++++ Selected excerpt

Capitalization (C$ millions)
Current Market Cap 13.40
Target Market Cap* 194.36
* Our target price and target market cap are aiming
at a 12 months investment period. For details,
please see financial forecasts and analysis.
Price (C$)
02/22/2007 0.085
Price Target * 1.23
The company enjoys a healthy cash position (C$3.66 million in September 2006). Furthermore, in our opinion, Simberi Mining is comfortably placed to fund any further exploration requirements as it is supported by an attractive asset portfolio. Simberi Mining recently completed the C$2.7-million private placement in November 2006, which is likely to further speed up the development of its projects. Moreover, commencement of production at the Kakanda Project in the near future is likely to bring in healthy cash flows for the company.
Financial Forecast and Analysis
SUMMARY
We valued Simberi Mining Corporation (SAU: TSX-V; S9X: BBSE) using two methods – the Net Assets Value (NAV) approach and the Market Cap method. These yielded a per share fair value of C$1.64 and C$0.82, respectively. To arrive at the price target, we used the average of the fair values obtained from the two valuation methodologies mentioned above. This resulted in a 12 month target price of C$1.23, which is more than fourteen times the stock’s current market price of C$0.085.
NAV Approach
In our NAV approach-based model, we limited our estimation to the Kakanda Project (51% interest), since, in our view, it will be the primary revenue generator in the horizon period. On account of holding an Indicated Tailings resource of 18.4 million tonnes grading 1.22% Cu and 0.15% Co, and an Inferred Hard Rock mineral resource of 11.3 million tonnes grading 3.25% Cu and 0.20% Co and being in the advanced stages of development, the Kakanda Project is the flagship property of Simberi
Mining.
In line with our conservative approach to the valuation, we modeled the mine to commence production from the Tailings resource in late 2009 with the first revenues coming in the beginning of 2010. The Hard Rock resource base is expected to come online only in 2013. We have also assumed that only 60% the total Inferred Hard Rock resource will be scaled to Indicated and Measured levels. The company is expected to generate revenues by selling copper and cobalt. Based on the current resource estimates and the capacity levels to be available in future, Simberi‘s annual copper production is estimated at be around 32,000 tonnes initially and is likely to scale up to approximately 43,537 tonnes, once Hard Rock resources are mined. Regarding cobalt, Simberi Mining plans to produce around 3,500 tonnes of cobalt each year. The realized prices of copper and cobalt have been kept in the range of US$2.0-2.2 a lb. and US$13.0-15.0 a lb., respectively. We also assumed a much higher production cost of US$1,870.3 a tonne to recover copper from the Tailings deposit. Incase of Hard Rock resource, a cost of US$1,070.2 a tonne has been assumed. A 2.0% inflation is expected to occur in the cost of production each year. Thereafter, we have assumed a profit share of 92% in the initial years (until the company’s capital expenditure of C$348.75 million is recovered) and then a share of 51%.
Having estimated the net cash flows for the life of the mine, we then discounted the same by 15.57% or the cost of equity that includes an additional 2% country risk—the project is located in the DRC. Our cost of equity was based on a risk free rate of 4.10%, a risk premium of 7.25% and a beta of 1.24. The NAV approach yielded an asset value of C$1.64 per share.
Market Capitalization Method
We also valued Simberi Mining on the basis of market-capitalization per tonne of resource. For this, we first calculated the market cap per tonne of copper resource for several copper exploration and development companies. The copper resource includes Measured, Indicated and Inferred resources as reported by NI 43-101. Our analysis indicates that companies with copper mines/properties have a market capitalization of C$4.36 a tonne of copper. Therefore, with a likely resource of 29.70 million tonnes, Simberi Mining’s market cap works out to be C$129.49 million or C$0.82 per share.

++++++++
++++ Extracted entries

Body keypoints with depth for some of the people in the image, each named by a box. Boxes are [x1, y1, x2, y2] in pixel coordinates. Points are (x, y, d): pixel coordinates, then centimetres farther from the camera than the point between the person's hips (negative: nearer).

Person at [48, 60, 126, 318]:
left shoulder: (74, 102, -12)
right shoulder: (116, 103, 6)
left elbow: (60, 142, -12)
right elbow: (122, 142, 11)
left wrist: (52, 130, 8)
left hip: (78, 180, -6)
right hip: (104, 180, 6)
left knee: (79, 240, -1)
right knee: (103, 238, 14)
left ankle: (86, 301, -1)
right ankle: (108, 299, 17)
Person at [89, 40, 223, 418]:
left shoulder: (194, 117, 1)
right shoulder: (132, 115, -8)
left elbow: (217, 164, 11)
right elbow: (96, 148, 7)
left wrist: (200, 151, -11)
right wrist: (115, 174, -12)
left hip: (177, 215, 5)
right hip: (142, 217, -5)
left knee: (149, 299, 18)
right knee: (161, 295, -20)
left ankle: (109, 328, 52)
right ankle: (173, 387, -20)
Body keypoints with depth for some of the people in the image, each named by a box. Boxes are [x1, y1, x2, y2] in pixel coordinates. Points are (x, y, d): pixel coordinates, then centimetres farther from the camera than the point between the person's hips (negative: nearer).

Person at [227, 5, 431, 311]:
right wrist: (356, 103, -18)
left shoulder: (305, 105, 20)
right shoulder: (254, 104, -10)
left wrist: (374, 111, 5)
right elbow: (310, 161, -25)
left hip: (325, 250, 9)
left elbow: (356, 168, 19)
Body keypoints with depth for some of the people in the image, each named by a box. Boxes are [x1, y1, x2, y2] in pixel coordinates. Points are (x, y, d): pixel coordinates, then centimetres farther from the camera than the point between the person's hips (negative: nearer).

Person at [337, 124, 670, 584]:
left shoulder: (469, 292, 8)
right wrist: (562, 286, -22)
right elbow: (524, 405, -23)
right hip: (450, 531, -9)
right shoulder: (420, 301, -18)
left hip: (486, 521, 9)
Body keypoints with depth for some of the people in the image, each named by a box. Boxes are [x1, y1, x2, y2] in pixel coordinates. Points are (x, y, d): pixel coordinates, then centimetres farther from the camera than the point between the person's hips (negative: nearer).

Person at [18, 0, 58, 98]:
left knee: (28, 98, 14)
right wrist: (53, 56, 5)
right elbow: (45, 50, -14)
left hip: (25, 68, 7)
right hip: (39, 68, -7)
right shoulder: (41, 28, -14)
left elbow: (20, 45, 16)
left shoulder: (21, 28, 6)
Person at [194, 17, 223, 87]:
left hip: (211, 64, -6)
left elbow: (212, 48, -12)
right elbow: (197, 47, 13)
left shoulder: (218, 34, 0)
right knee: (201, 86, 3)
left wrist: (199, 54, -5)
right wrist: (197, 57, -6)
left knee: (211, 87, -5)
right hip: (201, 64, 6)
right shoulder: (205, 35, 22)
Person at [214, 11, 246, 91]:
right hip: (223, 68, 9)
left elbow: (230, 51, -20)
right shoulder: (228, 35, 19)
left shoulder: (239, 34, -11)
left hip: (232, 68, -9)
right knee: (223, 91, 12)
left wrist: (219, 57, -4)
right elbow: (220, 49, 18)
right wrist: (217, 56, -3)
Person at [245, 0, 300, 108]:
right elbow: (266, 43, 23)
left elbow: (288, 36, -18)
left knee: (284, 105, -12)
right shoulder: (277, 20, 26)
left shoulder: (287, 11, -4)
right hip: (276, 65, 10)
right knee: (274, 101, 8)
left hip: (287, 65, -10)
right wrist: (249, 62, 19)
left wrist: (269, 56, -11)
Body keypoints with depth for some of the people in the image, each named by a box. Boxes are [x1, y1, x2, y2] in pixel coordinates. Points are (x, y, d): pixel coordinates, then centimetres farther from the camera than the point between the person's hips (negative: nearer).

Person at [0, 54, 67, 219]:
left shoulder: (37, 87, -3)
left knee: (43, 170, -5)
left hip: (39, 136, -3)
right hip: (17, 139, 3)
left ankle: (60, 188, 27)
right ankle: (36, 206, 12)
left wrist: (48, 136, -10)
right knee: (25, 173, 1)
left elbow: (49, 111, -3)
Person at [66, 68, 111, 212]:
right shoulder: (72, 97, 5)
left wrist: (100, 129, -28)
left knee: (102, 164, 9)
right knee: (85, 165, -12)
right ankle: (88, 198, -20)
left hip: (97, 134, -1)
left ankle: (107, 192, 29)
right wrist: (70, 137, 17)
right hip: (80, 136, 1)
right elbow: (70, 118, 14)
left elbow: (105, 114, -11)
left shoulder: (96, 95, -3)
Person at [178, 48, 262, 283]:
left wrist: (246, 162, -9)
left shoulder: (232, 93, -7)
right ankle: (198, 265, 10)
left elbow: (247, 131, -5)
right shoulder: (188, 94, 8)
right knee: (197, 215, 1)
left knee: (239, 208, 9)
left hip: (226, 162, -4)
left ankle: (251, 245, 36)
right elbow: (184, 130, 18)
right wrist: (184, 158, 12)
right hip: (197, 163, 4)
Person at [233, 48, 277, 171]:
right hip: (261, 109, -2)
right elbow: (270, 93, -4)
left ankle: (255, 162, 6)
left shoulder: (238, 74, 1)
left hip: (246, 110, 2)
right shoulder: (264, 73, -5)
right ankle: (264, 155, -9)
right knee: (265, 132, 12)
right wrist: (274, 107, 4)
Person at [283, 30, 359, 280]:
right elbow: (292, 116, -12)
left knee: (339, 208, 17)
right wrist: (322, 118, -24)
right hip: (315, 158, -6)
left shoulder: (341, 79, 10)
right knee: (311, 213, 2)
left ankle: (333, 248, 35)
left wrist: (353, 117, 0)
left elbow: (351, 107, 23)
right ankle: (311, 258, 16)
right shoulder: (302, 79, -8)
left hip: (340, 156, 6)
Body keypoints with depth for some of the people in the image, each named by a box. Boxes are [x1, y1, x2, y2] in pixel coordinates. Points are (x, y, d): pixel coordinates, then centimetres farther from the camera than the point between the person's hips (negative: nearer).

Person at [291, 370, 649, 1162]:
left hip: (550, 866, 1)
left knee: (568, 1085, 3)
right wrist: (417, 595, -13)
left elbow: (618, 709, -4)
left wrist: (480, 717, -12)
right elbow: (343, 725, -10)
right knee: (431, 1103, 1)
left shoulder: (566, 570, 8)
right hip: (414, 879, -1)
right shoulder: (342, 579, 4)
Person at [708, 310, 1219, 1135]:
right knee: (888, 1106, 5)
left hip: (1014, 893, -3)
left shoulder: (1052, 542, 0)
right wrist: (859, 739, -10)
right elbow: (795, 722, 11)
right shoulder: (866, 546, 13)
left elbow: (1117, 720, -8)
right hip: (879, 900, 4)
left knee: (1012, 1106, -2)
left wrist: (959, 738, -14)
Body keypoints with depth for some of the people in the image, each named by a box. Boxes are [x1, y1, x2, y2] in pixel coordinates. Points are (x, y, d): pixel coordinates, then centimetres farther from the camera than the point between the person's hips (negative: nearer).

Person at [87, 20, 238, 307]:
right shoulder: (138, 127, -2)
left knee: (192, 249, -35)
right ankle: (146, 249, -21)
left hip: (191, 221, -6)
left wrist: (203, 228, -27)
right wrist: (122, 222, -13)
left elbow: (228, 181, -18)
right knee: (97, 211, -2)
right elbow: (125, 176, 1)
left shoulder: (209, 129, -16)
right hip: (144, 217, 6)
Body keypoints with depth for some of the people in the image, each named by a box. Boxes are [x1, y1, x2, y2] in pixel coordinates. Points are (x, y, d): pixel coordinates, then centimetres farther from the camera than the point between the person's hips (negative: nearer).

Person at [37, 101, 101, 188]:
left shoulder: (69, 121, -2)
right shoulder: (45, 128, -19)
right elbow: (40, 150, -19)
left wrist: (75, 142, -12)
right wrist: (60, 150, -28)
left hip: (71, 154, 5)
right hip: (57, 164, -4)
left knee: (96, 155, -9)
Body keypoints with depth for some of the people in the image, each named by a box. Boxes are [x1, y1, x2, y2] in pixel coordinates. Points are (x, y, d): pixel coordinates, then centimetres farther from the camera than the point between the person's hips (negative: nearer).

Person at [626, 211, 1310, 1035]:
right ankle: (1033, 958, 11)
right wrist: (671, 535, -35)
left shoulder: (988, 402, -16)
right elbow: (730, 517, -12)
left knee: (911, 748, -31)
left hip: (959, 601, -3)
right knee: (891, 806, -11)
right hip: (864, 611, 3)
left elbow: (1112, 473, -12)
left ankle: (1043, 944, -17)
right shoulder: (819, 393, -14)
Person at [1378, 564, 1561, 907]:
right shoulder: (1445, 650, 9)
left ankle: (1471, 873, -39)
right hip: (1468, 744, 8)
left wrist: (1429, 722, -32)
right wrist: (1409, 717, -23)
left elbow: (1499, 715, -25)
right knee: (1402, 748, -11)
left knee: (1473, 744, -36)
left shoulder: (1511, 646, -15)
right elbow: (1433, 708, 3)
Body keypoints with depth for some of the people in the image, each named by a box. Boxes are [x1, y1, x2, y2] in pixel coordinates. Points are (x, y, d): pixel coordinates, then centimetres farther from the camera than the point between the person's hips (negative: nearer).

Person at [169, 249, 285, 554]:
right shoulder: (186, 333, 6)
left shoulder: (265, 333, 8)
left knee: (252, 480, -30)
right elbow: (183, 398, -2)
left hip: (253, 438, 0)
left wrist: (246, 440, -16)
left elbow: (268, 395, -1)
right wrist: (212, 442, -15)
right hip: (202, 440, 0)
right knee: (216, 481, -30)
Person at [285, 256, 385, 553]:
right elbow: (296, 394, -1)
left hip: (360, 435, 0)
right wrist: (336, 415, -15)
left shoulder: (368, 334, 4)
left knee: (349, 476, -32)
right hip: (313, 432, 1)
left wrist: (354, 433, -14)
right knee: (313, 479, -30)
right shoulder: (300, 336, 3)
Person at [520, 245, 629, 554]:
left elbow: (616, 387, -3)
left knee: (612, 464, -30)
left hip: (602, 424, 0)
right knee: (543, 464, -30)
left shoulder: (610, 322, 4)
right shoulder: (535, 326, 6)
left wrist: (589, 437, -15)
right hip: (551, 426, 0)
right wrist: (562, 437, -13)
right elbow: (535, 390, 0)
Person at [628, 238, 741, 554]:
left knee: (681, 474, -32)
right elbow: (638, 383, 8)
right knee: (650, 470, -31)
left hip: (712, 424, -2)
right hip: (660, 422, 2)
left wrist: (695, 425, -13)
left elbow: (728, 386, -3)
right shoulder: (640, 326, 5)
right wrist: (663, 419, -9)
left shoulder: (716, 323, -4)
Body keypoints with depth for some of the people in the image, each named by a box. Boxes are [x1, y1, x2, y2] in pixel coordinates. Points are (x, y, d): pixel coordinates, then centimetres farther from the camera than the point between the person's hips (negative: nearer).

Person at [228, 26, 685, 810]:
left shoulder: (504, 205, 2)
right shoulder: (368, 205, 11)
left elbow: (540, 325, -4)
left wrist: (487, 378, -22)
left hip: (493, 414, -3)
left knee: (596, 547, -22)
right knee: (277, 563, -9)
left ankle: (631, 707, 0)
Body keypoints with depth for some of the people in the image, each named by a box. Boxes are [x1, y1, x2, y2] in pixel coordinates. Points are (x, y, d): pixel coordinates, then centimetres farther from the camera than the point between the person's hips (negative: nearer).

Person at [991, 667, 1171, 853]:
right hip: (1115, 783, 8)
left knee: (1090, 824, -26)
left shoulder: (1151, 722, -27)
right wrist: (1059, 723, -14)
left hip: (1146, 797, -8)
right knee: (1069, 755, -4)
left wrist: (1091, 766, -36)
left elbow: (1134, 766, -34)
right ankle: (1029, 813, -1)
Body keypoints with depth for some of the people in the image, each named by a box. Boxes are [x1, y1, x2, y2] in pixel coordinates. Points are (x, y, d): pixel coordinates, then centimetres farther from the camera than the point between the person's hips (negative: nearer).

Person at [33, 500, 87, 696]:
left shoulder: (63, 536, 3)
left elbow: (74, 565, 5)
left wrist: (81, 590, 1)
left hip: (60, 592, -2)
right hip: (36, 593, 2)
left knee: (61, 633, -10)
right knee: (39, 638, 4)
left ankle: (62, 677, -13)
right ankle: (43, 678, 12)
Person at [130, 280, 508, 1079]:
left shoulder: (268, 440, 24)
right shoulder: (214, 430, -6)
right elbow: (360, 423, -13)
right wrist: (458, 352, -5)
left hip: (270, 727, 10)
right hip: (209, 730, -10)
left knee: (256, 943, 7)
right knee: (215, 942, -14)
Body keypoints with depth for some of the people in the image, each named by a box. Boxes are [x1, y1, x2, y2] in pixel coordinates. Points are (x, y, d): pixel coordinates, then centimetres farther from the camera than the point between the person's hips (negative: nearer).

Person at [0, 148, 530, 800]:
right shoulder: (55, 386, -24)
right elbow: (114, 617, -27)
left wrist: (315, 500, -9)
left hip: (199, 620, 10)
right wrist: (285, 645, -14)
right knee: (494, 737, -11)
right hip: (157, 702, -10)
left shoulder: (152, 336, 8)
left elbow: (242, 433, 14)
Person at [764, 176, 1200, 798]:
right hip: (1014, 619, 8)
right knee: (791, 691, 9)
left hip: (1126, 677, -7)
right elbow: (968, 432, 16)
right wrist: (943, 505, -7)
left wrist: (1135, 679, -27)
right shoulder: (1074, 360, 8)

++++++++

## [Work to complete]
[1] Using the Simberi Mining valuation excerpt, decide whether each statement agrees with the text. Answer yes or no, and quote the words that decide it.
(a) The NAV estimate covered every project held by Simberi Mining.
(b) Production from the Hard Rock resource is expected to begin in 2013.
(c) The discount rate used in the NAV approach includes a country risk component.
[2] Answer these questions from the Simberi Mining valuation excerpt.
(a) What was the size of the private placement completed in November 2006?
(b) What beta underlies the cost of equity?
(c) What market capitalization per tonne of copper did the analysis of comparable companies indicate?
[3] According to the Simberi Mining valuation excerpt, why was the NAV model restricted to the Kakanda Project?

## [Answers given]
[1]
(a) No: "we limited our estimation to the Kakanda Project (51% interest)"
(b) Yes: "The Hard Rock resource base is expected to come online only in 2013."
(c) Yes: "the cost of equity that includes an additional 2% country risk"

[2]
(a) C$2.7 million
(b) 1.24
(c) C$4.36 a tonne

[3] The NAV model was restricted to the Kakanda Project because the analysts judged that it will be the primary revenue generator in the horizon period.